China's policymakers are increasingly concerned that unsustainable debt growth poses a threat to the economy. Analysts say the new guidelines from the State Council, China's cabinet, signal the government's sharpening focus on pushing deleveraging across the economy.

"One can predict that growth of total social financing will slow and fixed-asset investment will also slow," said Liu Yuhui, director of the financial focal point laboratory at the Chinese Academy of Social Sciences, a government think tank, referring to the central bank's measure of total credit from all sources.

"If this isn't accompanied by various forms of debt restructuring, some sectors may see their chains of funding broken and there could be defaults," he said.

China's ratio of total debt-to-GDP, including government, corporate and household debt, was set to reach 218 percent of GDP by the end of 2013, up 87 percentage points since 2008, rating agency Fitch estimates.

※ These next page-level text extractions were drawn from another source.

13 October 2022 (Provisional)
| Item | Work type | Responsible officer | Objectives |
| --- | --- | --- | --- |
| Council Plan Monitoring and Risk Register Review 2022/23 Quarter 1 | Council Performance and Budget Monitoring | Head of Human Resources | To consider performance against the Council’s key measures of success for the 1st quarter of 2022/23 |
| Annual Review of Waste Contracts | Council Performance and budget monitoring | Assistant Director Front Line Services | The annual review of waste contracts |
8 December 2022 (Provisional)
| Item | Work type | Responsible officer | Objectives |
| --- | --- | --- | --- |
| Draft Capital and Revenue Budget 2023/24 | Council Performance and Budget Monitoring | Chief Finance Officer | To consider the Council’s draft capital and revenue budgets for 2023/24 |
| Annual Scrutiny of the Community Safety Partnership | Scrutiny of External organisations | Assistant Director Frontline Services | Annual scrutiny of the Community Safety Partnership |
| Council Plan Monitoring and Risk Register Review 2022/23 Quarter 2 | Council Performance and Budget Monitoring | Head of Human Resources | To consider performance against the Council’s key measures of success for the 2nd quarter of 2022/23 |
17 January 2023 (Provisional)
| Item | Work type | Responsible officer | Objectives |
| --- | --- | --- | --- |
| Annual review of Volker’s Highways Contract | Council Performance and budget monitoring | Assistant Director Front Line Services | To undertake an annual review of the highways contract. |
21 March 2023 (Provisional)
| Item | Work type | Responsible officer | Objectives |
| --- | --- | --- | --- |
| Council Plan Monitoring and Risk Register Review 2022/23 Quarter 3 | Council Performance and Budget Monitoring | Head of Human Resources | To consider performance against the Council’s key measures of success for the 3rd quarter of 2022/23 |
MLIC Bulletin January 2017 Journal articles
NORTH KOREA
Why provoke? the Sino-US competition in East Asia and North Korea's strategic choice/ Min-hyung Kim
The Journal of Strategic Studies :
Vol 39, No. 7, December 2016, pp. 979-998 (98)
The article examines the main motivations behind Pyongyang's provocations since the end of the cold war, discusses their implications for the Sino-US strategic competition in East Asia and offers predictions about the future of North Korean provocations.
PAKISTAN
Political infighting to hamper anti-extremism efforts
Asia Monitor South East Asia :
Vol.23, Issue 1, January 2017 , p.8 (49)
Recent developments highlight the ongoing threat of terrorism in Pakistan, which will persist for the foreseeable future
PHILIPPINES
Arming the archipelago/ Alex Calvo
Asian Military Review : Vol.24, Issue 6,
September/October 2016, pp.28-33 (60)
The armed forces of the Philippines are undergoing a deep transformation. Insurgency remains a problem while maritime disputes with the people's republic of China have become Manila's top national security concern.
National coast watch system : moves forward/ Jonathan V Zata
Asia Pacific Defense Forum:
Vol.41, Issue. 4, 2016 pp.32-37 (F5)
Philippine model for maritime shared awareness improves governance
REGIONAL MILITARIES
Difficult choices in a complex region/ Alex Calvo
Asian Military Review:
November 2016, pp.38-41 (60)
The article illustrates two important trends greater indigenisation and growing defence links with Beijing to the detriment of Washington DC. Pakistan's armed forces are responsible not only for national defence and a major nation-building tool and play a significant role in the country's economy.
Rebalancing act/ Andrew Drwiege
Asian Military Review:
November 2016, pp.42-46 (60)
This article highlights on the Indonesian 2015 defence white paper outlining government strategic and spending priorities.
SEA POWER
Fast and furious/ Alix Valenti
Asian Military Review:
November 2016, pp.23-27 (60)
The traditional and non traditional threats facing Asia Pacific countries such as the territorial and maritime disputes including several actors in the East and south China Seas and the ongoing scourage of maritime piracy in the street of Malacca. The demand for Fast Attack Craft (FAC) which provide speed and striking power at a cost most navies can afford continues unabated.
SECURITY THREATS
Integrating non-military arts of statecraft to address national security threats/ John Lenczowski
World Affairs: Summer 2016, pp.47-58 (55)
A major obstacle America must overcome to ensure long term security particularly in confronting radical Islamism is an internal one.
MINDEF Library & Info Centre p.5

Previous rapid debt-run-ups have been associated with financial crises in other countries.

The wide-ranging guidelines, known as Document No. 107, also follow two major cash crunches in the past six months. Short-term interest rates spiked to record highs as banks scrambled to come up with the money to pay maturing debts.

"In the last year, banks have been hit hard by liquidity problems. Quite a few banks wish the central bank would relax liquidity, but based on Document 107, it appears the relevant authorities don't agree," said Liu.

Many bankers attributed the interest-rate spikes in part to the growth of shadow banking. Ratings agency Standard & Poor's estimates that such banking totaled 44 percent of China's gross domestic product at the end of 2012.

The latest policy also comes as an audit released last weak showed that China's local government debt reached 17.9 trillion yuan at end-June 2013, or up from 10.7 trillion at end-2010. Local governments are among the largest recipients of shadow bank loans.

In China's policymaking process, the State Council typically issues broad guidelines, which regulatory agencies then follow up with specific rules.

AMEND, DON'T END

The State Council says that shadow banking is a "beneficial" and "inevitable" consequence of financial development and provides an official definition of the term, according to a copy of the document obtained by Reuters.

But the guidelines also call for closer monitoring and tighter regulation of banks' off-balance-sheet lending, which is often conducted through intermediaries such as trust companies and securities brokerages.

Shadow banking has grown rapidly in China since 2010, when banks began running up against limits on expanding loans through traditional channels.

With credit demand still strong but banks increasingly constrained by regulations such as capital adequacy and loan-to-deposit ratios, institutions devised complex structures designed to keep lending to customers.

The State Council said that trust companies, which have emerged as the biggest non-bank players in shadow banking, should return to their original purpose as asset managers and should not engage in "credit-type business".

Trust companies raise funds by selling high-yielding investment products, using the proceeds to make loans or buy other assets.

Chinese savers have flocked to these products as an alternative to low-yielding bank deposits, a weak stock market and a frothy property market. Trusts surpassed insurance companies this year to become the non-bank financial institutions with the most assets under management.

If fully implemented, cutting off trusts' credit business could restrict lending to weak borrowers such as local governments and property developers, who are largely shut out from traditional bank loans but can still obtain high-interest trust loans.

CAN LOOPHOLES BE CLOSED?

Trust loans outstanding reached 4.62 trillion yuan at the end of September, according to the China Trustee Association. Such loans accounted for 11 percent of net new corporate fundraising in the first 11 months of last year, central bank data shows.

The latest guidelines follow a set of regulations issued in March, which limited the amount of shadow bank loans that banks could package into high-yielding off-balance-sheet investment products known as wealth management products.

With the new policies, authorities seek to address the problem of banks exploiting loopholes by clarifying the responsibilities of various regulators, including the People's Bank of China, the China Banking Regulatory Commission and the China Securities Regulatory Commission.

The fresh guidelines also call on the PBOC to develop new statistics to measure shadow banking and to make regular reports to the State Council.

The guidelines also address internet finance, micro-lending, and informal lending by friends and family members.